Stored data entries:
= Beginning of Section =

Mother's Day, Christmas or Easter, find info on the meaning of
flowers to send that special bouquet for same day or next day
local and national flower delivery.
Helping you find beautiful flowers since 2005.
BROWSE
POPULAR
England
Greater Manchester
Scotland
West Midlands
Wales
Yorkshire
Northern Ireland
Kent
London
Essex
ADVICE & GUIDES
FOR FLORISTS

= End of Section =

== Action item ==
Please repeat each entry. Keep every word the same.

== Result for this exercise ==
Mother's Day, Christmas or Easter, find info on the meaning of
flowers to send that special bouquet for same day or next day
local and national flower delivery.
Helping you find beautiful flowers since 2005.
BROWSE
POPULAR
England
Greater Manchester
Scotland
West Midlands
Wales
Yorkshire
Northern Ireland
Kent
London
Essex
ADVICE & GUIDES
FOR FLORISTS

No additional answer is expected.